*Excerpted passage*.
· · · ·
Hous of Pain?

Drew Housman's ouchies: Coach Fitz' fault? Find out on his blog!
Drew Housman's ouchies: Coach Fitz' fault? Find out on his blog!

Strength coach Craig Fitzgerald left Harvard almost a year ago, but it seems his fear-inspiring legacy just won’t die.

FlyBy gave you an update on good ol’ Fitzy last spring, when he had moved his terrifying antics to the South Carolina Gamecocks’ football program. Considering that the weightroom overlord was moving to a big-time SEC program, we at FlyBy naturally assumed that his skill as a coach was being rewarded.

According to former Harvard basketball player Drew Housman ’09, though, the “250 pounds of barrel-chested meathead” that was Craig Fitzgerald may not have been as wonderful as everyone made him out to be. Read on after the jump to get a glimpse into Fitzy’s apparent house of horrors.

Current Crimson athletes are more or less barred from talking negatively about coaches. After all, no one wants to rip the man assigning lifts while he’s still around. But Housman, now a year removed from what he describes as nightmarish weightroom sessions, is letting fly a (now) two-part series entitled “The 4 Year War: Drew vs. Coach Fitz.” Highlights of Housman’s rants include:

“Each time I bent down to squat there was an audible pop or clicking noise.  I was disconcerted.  Coach Fitz could have cared less.
· · · ·
*Material provided*.
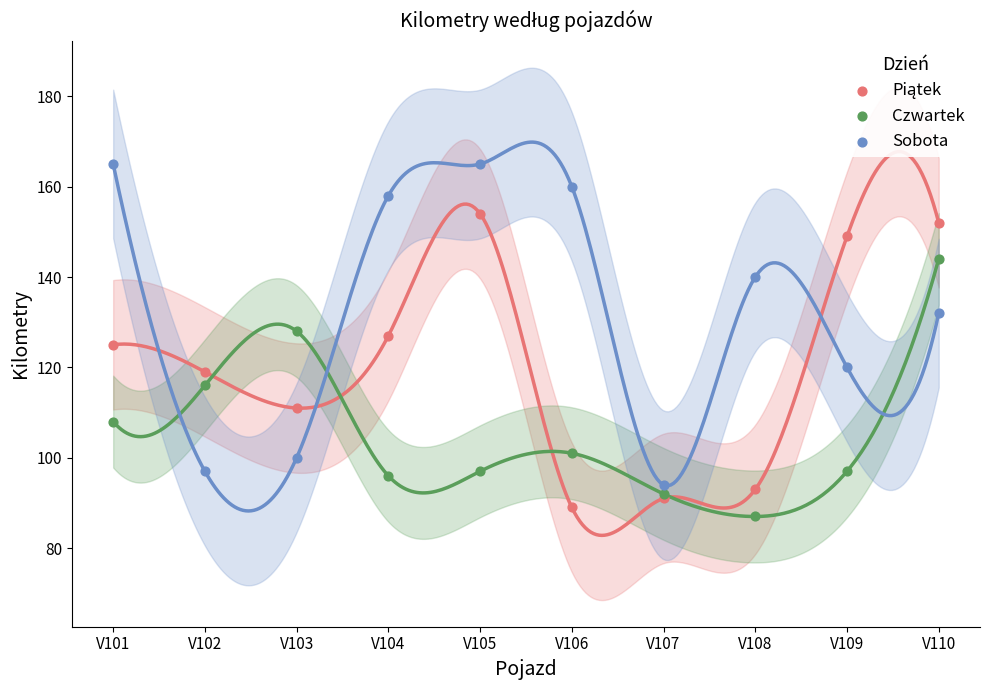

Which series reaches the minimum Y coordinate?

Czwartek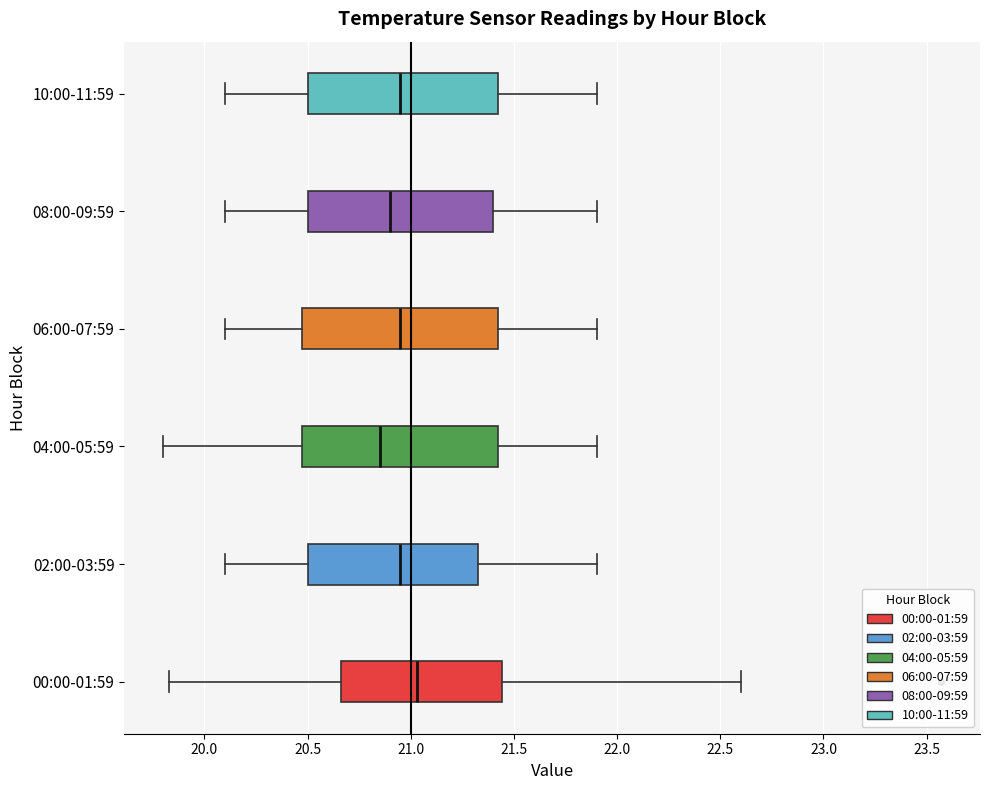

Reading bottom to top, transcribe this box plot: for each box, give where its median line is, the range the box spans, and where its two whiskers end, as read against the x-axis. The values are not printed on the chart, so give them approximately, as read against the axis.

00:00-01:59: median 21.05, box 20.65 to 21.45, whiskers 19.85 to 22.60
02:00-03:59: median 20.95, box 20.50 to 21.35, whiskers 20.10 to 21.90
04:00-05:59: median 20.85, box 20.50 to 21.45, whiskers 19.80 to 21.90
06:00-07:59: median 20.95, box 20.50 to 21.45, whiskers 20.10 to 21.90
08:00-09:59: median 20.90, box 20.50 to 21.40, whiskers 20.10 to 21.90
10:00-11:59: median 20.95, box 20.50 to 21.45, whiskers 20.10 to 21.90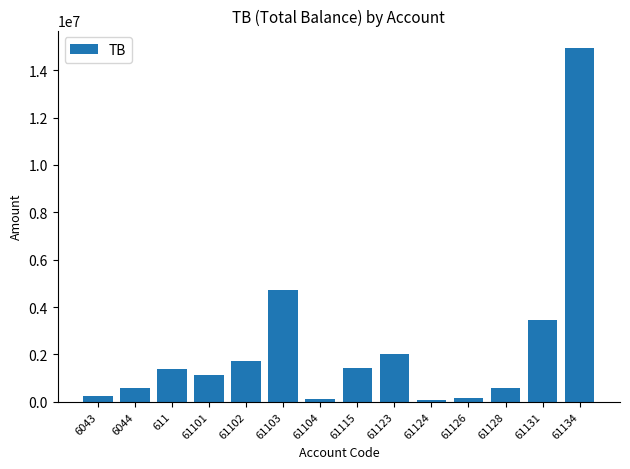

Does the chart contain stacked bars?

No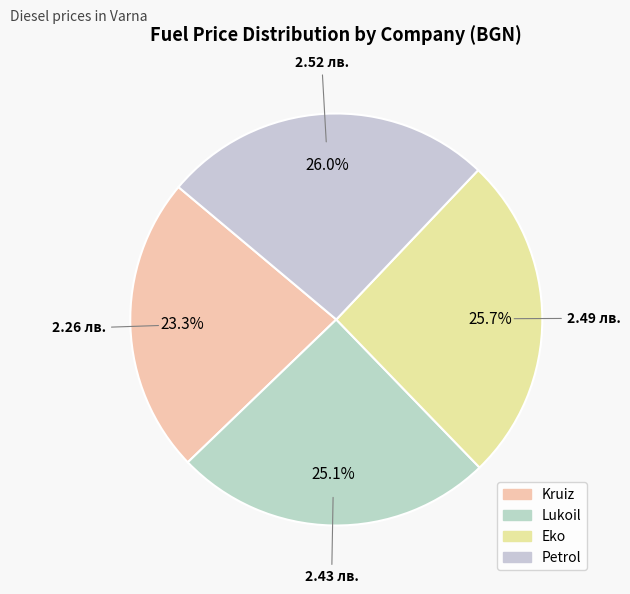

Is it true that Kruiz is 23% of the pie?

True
· · · ·
*Activity list*.
1/ From the Coach Fitz post, return the passage between "FlyBy gave you" and "was being rewarded.", inclusive, word for word.
2/ Carry the Coach Fitz post forward from its last sentence.

*Answers by item number*.
1/
FlyBy gave you an update on good ol’ Fitzy last spring, when he had moved his terrifying antics to the South Carolina Gamecocks’ football program. Considering that the weightroom overlord was moving to a big-time SEC program, we at FlyBy naturally assumed that his skill as a coach was being rewarded.

2/
‘Don’t worry about it, it’s nothing.’  This “nothing” was a precursor to debilitating tendonosis that would cripple me for much of my junior year, but no big deal right?”

“He then began beasting out curl after curl and yelling ‘Ya! You think the Vermont Coach can do this!? No way the Vermont coach can do this!’  There is no doubt that the Vermont coach could not due [sic] as many reps curling 135 pounds as the man I saw before me.  Problem was, Coach Fitz let this macho, you-are-only-as-good-as-how-much-weight-you-can-throw-around mentality drive his whole approach to training athletes.”

“Apparently me wanting to totally abandon his program was equivalent to me telling him I had killed his firstborn child.  He simply could not handle such insubordination.”

Not surprisingly, Housman explains that the strained relationship leads to a couple of confrontations. Read for yourself to decide if coach Fitz was as out of line as Housman thinks, but if the former baller is telling the truth, FlyBy’s prayers are with the poor Gamecocks.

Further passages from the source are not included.